The Elegant Chaos Blog

April 15, 2012

And hot on the heels of 1.1b2, here’s another beta.

This one shows a reminder “tweet” every now and then if you’re running a beta version, or a demo version (this is in preparation for finally charging something for the App Store version, at which point there really needs to be some difference between it and the demo!).

Grab the new version from the beta software page.


April 14, 2012

Another beta, with a couple of bug fixes.

  • The auto-completion when posting new tweets now behaves a bit more sensibly and doesn’t keep popping up when you’ve just done a completion.
  • The mentions badge should be a bit saner now, tweets that are mentions get cached properly so it should always know if incoming mentions are actually new or not

Grab the new version from the beta software page.


I’ve been rather busy recently with all sorts of contracting work, but I’m glad to announce that in between it all I’ve been slowly working away on additions to both Ambientweet and Neu.

First up for public preview is Ambientweet 1.1b1.

The main thing that’s new in this release is the ability to focus Ambientweet on a search term and have it cycle through tweets that contain it.

This opens up a pretty handy new use for Ambientweet - if there’s a term trending or a topic that you particularly want to follow, you can set Ambientweet up to display just those tweets (perhaps whilst you continue to view your own stream with another client).

Feel free to give the beta a try….


March 21, 2012

So, NSConference 2012 has finished. I wanted it to go on for another week, but alas it was impossible, and that many cooked breakfasts probably wouldn’t have been advisable.

I won’t go for a full on summary of the whole thing - a few other folks have been doing a good job of that.

Here’s a quick take on my initial thoughts though. After further reflection I may have more, or may revise these ones.

The Good

  • Seeing old friends
  • Making new friends
  • Some great inspirational talks
  • Lots of valuable Nuggets Of Information (tm)
  • Tom bringing me my favourite beer

The Un-Good*

  • Not enough technical content for me this year
  • Some (undeniably brilliant) speakers essentially doing the same talk as last year
  • Quality of the blitz talks varied wildly, and I think I preferred them being elsewhere
  • The conference clearly needs more QR codes

(*this may be a bad translation)

Overall though - another fantastic experience. Many thanks to Scotty and the whole team for looking after us all so well.


March 02, 2012

Daniel Pasco just blogged an article named Radar Or GTFO.

The gist of his argument is that it’s all very well moaning about Xcode 4, but unless you file Radar bugs on it, you don’t have a leg to stand on.

Since I’ve recently been moaning about Xcode 4, I have a view on this. Not that I have anything against Daniel, but from the title of this blog post, you can probably guess what it is.

Funnily enough, a few weeks ago, I was also moaning about Radar.

You can read the post if you want the full details, but my basic point about Radar is that it’s a crock of shit for anyone outside of Apple. It’s an impenetrable black hole - bugs go in, but little or nothing ever comes out. It takes a lot of time to make a well formed bug report, yet Apple won’t even let you know whether or not they know about an issue unless you go through all of that effort.

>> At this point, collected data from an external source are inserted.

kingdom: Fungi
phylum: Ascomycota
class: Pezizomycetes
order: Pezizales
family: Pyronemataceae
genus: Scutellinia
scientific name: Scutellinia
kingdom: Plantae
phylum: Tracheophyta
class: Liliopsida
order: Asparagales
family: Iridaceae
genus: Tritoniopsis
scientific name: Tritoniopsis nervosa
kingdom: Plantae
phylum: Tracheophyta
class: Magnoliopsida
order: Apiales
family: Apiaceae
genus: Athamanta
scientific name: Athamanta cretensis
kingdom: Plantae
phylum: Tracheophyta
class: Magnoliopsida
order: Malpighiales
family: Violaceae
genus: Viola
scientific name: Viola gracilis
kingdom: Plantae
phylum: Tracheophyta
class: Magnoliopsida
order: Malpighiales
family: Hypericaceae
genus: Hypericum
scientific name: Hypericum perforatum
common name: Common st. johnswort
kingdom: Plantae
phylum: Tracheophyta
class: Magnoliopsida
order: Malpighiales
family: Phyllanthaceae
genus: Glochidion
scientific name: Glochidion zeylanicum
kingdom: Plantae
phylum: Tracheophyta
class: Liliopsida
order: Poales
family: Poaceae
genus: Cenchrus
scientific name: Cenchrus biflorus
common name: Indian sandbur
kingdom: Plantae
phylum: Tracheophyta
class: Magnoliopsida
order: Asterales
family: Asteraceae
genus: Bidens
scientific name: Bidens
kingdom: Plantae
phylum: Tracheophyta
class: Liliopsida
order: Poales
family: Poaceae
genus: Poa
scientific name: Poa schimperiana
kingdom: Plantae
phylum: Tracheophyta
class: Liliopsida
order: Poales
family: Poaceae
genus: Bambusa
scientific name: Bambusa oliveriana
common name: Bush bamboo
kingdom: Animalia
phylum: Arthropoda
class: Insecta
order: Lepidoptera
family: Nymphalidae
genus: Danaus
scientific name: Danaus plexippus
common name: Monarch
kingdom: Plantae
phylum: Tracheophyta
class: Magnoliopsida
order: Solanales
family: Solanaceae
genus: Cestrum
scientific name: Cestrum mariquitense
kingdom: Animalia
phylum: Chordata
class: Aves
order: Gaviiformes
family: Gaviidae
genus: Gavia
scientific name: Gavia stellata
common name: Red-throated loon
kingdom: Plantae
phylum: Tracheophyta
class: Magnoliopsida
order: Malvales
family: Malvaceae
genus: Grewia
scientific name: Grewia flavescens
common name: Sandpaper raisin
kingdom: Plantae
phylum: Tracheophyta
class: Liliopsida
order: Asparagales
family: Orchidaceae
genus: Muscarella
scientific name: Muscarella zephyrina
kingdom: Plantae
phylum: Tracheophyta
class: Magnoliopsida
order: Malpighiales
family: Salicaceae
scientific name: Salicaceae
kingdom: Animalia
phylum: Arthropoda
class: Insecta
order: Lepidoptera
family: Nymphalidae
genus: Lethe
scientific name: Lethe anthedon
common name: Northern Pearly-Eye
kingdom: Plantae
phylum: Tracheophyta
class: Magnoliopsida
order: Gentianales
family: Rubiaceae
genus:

If you are lucky enough to have someone publicise a radar number that you can file a duplicate on, you can avoid some of this work, but even then it’s far harder that it ought to be to just post a “me too” report. You can’t even see the content of the bug report so you have to take someone’s word that it’s actually the issue you are complaining about (Open Radar is a little help in this, but it’s run by us, not by Apple, it’s entirely voluntary and therefore very incomplete, and using it is potentially even more work).

I have every sympathy for Michael Jurewitz (developer tools evangelist at Apple), and the Xcode team - it’s not their fault that they are stuck behind The Great Wall of Cupertino. Unless Apple give some serious love to the bug reporting process though, it is they who don’t have a leg to stand on.

Coincidentally, John Gruber made a tangental but highly relevant post on this the other day.

Apple’s resorting to moaning about a lack of bugs filed in Radar is either them being deliberately obtuse, or it exposes a fundamental misunderstanding of human psychology (something that Apple usually can’t be accused of).

People do things (or fail to do things) for a reason. If we’re not filing bugs, it’s because the bug reporting process is fundamentally broken. Fix that, and we’ll drown Apple in bug reports.

Then maybe I can have a development environment that doesn’t crash on me at least once per hour.